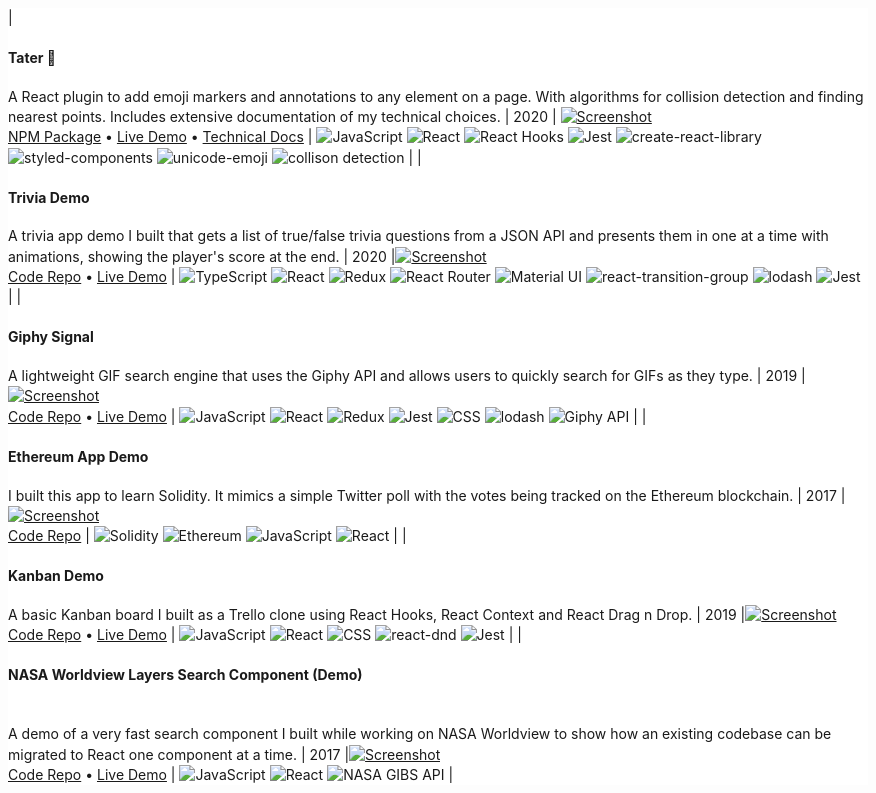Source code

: | <h4>Tater 🥔</h4> A React plugin to add emoji markers and annotations to any element on a page. With algorithms for collision detection and finding nearest points. Includes extensive documentation of my technical choices. | 2020 | [![Screenshot](/screenshots/react-tater.png)](https://www.npmjs.com/package/react-tater)<br>[NPM Package](https://www.npmjs.com/package/react-tater) • [Live Demo](https://iamlocaljo.com/graphy-react-challenge/) • [Technical Docs](https://github.com/localjo/graphy-react-challenge) | ![JavaScript](https://img.shields.io/badge/javascript-339933?logo=javascript&style=for-the-badge&logoColor=white) ![React](https://img.shields.io/badge/react-61DAFB?logo=react&style=for-the-badge&logoColor=white) ![React Hooks](https://img.shields.io/badge/react--hooks-61DAFB?logo=react&style=for-the-badge&logoColor=white) ![Jest](https://img.shields.io/badge/jest-C21325?logo=jest&style=for-the-badge&logoColor=white) ![create-react-library](https://img.shields.io/badge/create--react--library-grey?style=for-the-badge) ![styled-components](https://img.shields.io/badge/styled--components-grey?style=for-the-badge)  ![unicode-emoji](https://img.shields.io/badge/unicode--emoji-grey?style=for-the-badge) ![collison detection](https://img.shields.io/badge/collision--detection-grey?style=for-the-badge) |
| <h4>Trivia Demo</h4> A trivia app demo I built that gets a list of true/false trivia questions from a JSON API and presents them in one at a time with animations, showing the player's score at the end. | 2020 |[![Screenshot](/screenshots/trivia-demo.png)](https://iamlocaljo.com/trivia-demo/)<br> [Code Repo](https://github.com/localjo/trivia-demo) • [Live Demo](https://iamlocaljo.com/trivia-demo/) | ![TypeScript](https://img.shields.io/badge/typescript-007ACC?logo=typescript&style=for-the-badge&logoColor=white) ![React](https://img.shields.io/badge/react-61DAFB?logo=react&style=for-the-badge&logoColor=white) ![Redux](https://img.shields.io/badge/redux-764ABC?logo=redux&style=for-the-badge&logoColor=white) ![React Router](https://img.shields.io/badge/react--router-CA4245?logo=react-router&style=for-the-badge&logoColor=white) ![Material UI](https://img.shields.io/badge/material--ui-0081CB?logo=material-ui&style=for-the-badge&logoColor=white) ![react-transition-group](https://img.shields.io/badge/react--transition--group-grey?style=for-the-badge) ![lodash](https://img.shields.io/badge/lodash-grey?style=for-the-badge) ![Jest](https://img.shields.io/badge/jest-C21325?logo=jest&style=for-the-badge&logoColor=white) |
| <h4>Giphy Signal</h4> A lightweight GIF search engine that uses the Giphy API and allows users to quickly search for GIFs as they type. | 2019 |[![Screenshot](/screenshots/giphy-signal.png)](https://giphy-signal.herokuapp.com/)<br> [Code Repo](https://github.com/localjo/giphy-signal) • [Live Demo](https://giphy-signal.herokuapp.com/) | ![JavaScript](https://img.shields.io/badge/javascript-339933?logo=javascript&style=for-the-badge&logoColor=white) ![React](https://img.shields.io/badge/react-61DAFB?logo=react&style=for-the-badge&logoColor=white) ![Redux](https://img.shields.io/badge/redux-764ABC?logo=redux&style=for-the-badge&logoColor=white) ![Jest](https://img.shields.io/badge/jest-C21325?logo=jest&style=for-the-badge&logoColor=white) ![CSS](https://img.shields.io/badge/css-F43059?logo=css-wizardry&style=for-the-badge&logoColor=white) ![lodash](https://img.shields.io/badge/lodash-grey?style=for-the-badge)  ![Giphy API](https://img.shields.io/badge/giphy--api-grey?style=for-the-badge) |
| <h4>Ethereum App Demo</h4> I built this app to learn Solidity. It mimics a simple Twitter poll with the votes being tracked on the Ethereum blockchain. | 2017 |[![Screenshot](/screenshots/ethereum-dapp.png)](ttps://github.com/localjo/ethereum-app-demo)<br> [Code Repo](https://github.com/localjo/ethereum-app-demo) | ![Solidity](https://img.shields.io/badge/Solidity-grey?logo=ethereum&style=for-the-badge&logoColor=white) ![Ethereum](https://img.shields.io/badge/Ethereum-grey?logo=ethereum&style=for-the-badge&logoColor=white) ![JavaScript](https://img.shields.io/badge/javascript-339933?logo=javascript&style=for-the-badge&logoColor=white) ![React](https://img.shields.io/badge/react-61DAFB?logo=react&style=for-the-badge&logoColor=white) |
| <h4>Kanban Demo</h4> A basic Kanban board I built as a Trello clone using React Hooks, React Context and React Drag n Drop. | 2019 |[![Screenshot](/screenshots/kanban-demo.png)](http://iamlocaljo.com/kanban-takehome/)<br> [Code Repo](https://github.com/localjo/kanban-takehome) • [Live Demo](http://iamlocaljo.com/kanban-takehome/) | ![JavaScript](https://img.shields.io/badge/javascript-339933?logo=javascript&style=for-the-badge&logoColor=white) ![React](https://img.shields.io/badge/react-61DAFB?logo=react&style=for-the-badge&logoColor=white) ![CSS](https://img.shields.io/badge/css-F43059?logo=css-wizardry&style=for-the-badge&logoColor=white) ![react-dnd](https://img.shields.io/badge/react--dnd-grey?style=for-the-badge) ![Jest](https://img.shields.io/badge/jest-C21325?logo=jest&style=for-the-badge&logoColor=white) |
| <h4>NASA Worldview Layers Search Component (Demo)</h4> <br> A demo of a very fast search component I built while working on NASA Worldview to show how an existing codebase can be migrated to React one component at a time. | 2017 |[![Screenshot](/screenshots/nasa-worldview.png)](https://worldview.earthdata.nasa.gov/)<br> [Code Repo](https://github.com/localjo/layers-search) • [Live Demo](http://iamlocaljo.com/layers-search/) | ![JavaScript](https://img.shields.io/badge/javascript-339933?logo=javascript&style=for-the-badge&logoColor=white) ![React](https://img.shields.io/badge/react-61DAFB?logo=react&style=for-the-badge&logoColor=white)  ![NASA GIBS API](https://img.shields.io/badge/nasa--gibs--api-grey?style=for-the-badge) |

== EXERCISE ==
How many lines in the records above contain the string "codebase"? Case counts, and the reply should be only the number.

== ANSWER SECTION ==
1